There's tons I don't know about vi, so maybe I should find myself a copy.

I'm one of very few folks who still know and use 'ed' on occasion (typically, when a system hangs on boot due to fsck failing, you're in single-user, and all you've got to edit /etc/fstab is 'ed'. (Don't forget that initial 'P' to get a prompt!) You'd think I could translate that into vi easier than most, but there's some sort of mental block...

Then again, I shouldn't complain about 'ed'. There's always the REAL Sysadmin's editor, "cat >".

> The only editor I've ever really liked as much as vi was Brief. There's some stuff that Brief would do (Though it was strictly DOS only), that I still haven't found anything else to replace it with.

Brief was great on Microsoft systems, yep.
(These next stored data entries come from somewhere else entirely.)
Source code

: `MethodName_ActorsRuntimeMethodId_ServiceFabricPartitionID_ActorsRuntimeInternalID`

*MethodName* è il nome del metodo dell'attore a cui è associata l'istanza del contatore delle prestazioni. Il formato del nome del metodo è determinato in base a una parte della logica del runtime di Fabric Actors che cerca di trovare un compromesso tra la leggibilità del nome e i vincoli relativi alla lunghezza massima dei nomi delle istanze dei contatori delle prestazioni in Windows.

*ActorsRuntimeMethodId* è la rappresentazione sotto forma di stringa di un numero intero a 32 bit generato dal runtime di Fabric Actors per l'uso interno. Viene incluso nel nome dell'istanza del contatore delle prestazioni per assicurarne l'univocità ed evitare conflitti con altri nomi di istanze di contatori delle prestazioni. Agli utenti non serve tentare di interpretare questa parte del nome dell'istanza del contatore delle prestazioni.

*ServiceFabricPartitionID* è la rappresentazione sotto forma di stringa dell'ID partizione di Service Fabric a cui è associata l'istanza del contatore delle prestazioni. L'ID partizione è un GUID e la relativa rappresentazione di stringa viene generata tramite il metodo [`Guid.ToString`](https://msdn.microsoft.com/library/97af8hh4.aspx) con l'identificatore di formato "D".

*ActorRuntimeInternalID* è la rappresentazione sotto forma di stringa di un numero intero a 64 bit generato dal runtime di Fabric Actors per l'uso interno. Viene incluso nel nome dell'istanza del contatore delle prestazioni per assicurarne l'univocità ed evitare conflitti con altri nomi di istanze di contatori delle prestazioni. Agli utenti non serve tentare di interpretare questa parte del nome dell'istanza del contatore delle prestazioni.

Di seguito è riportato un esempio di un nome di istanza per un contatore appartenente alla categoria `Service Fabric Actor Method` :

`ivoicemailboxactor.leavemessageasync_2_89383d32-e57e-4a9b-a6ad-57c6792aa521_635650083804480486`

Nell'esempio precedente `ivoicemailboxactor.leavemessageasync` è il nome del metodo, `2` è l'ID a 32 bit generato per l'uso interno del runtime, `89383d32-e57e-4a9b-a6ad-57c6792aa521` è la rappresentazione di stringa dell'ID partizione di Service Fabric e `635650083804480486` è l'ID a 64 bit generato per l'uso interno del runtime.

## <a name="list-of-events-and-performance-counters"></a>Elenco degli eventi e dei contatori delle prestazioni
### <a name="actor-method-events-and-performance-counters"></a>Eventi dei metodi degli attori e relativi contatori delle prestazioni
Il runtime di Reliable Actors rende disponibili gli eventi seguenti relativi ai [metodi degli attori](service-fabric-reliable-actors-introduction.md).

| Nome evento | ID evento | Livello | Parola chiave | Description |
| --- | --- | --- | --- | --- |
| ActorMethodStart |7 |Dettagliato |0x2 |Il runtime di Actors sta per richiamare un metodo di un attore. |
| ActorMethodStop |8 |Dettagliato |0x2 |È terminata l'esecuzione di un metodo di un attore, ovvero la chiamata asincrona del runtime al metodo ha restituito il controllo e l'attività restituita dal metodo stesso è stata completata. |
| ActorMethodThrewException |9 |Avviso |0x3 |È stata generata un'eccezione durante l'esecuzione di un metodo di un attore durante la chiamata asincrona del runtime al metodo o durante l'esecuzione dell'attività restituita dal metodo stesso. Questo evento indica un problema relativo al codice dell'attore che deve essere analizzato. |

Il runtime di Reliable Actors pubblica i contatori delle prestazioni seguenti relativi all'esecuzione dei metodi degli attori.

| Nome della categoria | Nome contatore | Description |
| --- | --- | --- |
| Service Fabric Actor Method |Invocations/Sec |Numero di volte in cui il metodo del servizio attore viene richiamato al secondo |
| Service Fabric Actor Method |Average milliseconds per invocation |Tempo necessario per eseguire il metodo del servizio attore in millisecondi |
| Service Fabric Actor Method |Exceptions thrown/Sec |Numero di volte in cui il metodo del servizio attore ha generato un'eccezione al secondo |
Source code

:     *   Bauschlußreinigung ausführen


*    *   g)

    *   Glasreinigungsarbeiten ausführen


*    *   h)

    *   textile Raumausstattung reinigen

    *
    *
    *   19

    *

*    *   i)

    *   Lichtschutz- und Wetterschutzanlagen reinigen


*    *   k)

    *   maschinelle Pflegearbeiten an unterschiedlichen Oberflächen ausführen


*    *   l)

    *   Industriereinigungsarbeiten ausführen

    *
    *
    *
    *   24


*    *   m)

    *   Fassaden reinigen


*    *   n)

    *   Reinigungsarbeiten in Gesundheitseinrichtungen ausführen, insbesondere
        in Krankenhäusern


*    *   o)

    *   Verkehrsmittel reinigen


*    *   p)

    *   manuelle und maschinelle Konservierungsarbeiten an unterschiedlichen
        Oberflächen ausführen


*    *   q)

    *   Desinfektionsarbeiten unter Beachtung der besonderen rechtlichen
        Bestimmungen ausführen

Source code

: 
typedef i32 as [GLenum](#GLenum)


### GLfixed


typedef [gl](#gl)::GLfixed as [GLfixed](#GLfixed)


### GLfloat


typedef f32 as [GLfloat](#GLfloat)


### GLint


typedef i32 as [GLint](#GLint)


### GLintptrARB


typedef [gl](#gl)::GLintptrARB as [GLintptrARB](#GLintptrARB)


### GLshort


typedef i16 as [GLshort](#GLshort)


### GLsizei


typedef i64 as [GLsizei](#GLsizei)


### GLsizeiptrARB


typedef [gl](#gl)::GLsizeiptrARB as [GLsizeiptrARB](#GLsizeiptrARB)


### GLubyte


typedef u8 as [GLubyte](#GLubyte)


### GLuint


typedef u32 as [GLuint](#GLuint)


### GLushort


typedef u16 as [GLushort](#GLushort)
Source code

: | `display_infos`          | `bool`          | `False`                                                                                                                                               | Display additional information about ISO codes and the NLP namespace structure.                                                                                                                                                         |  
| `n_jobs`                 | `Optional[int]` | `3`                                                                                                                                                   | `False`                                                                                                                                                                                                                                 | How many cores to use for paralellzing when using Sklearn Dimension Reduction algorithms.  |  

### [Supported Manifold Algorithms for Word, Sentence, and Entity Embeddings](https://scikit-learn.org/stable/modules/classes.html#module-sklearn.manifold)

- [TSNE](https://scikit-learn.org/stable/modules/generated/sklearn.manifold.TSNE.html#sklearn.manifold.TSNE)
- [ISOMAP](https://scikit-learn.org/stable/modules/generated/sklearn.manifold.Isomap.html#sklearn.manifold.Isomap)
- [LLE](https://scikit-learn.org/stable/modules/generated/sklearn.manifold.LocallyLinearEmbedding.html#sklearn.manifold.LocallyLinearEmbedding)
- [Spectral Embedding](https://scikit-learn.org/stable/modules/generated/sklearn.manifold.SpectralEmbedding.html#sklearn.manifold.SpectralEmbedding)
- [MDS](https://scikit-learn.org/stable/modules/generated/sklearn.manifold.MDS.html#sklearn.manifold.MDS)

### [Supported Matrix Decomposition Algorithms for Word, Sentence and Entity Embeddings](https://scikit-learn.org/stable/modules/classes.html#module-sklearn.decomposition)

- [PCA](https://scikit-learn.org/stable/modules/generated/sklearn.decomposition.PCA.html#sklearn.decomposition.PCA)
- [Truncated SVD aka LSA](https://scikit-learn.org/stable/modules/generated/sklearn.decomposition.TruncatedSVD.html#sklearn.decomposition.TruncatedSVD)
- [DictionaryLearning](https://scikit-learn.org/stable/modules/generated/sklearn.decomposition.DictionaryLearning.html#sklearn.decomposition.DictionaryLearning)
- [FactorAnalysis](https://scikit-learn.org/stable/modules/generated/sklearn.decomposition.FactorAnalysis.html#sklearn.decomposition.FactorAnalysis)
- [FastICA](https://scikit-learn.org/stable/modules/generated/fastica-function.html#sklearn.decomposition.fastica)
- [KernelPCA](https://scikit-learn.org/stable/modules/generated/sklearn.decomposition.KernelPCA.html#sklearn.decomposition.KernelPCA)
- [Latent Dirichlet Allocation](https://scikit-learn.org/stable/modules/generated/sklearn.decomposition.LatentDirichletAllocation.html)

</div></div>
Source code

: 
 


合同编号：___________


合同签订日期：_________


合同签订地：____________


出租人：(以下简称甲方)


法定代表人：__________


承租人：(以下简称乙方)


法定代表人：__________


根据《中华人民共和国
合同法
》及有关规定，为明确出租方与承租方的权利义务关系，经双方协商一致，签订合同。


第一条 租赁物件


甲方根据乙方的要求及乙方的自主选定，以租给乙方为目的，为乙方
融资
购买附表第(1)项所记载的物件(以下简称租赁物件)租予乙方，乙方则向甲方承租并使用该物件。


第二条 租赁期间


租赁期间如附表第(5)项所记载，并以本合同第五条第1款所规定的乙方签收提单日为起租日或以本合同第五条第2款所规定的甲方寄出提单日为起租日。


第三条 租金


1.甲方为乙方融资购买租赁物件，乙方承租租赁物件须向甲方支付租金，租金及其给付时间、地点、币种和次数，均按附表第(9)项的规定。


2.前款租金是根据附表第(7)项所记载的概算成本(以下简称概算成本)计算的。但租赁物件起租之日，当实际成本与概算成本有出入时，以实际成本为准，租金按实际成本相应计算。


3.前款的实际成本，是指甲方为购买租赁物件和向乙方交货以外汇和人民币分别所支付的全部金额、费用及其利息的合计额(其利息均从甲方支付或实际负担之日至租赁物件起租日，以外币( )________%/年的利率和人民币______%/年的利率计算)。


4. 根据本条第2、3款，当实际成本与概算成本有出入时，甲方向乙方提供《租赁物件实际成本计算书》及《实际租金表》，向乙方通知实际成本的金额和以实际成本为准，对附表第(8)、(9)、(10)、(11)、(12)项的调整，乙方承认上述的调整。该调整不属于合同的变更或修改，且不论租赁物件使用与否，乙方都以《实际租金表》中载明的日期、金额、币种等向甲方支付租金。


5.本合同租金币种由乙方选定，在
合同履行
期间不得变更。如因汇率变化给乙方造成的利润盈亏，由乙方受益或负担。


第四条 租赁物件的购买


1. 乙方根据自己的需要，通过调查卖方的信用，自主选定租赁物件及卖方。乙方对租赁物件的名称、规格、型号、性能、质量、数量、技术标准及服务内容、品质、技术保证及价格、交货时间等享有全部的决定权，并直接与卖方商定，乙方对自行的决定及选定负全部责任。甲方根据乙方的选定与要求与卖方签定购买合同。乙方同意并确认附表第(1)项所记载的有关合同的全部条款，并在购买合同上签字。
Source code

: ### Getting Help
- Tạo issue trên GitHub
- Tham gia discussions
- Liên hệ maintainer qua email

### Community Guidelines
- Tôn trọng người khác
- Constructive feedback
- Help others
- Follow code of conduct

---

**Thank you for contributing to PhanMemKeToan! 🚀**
On Windows I've gotten used to TextPad (www.textpad.com) which is quite decent. I've gotten Nedit to run on most of my Unix and Linux systems (it's a kick on the Mac under X11) and it's not bad.

One thing that still bites me with vi is that I got used to using cursor/keypad escape sequences in vi on a few modern systems, but not all my remote systems recognize them, and they interpret Esc[A as commands... so it's back to the HJKL home keys again... and I can't seem to keep straight which systems are "safe" for cursor keys... habits die hard.

80 posted on 07/05/2007 9:49:04 PM PDT by dayglored (Listen, strange women lying in ponds distributing swords is no basis for a system of government!)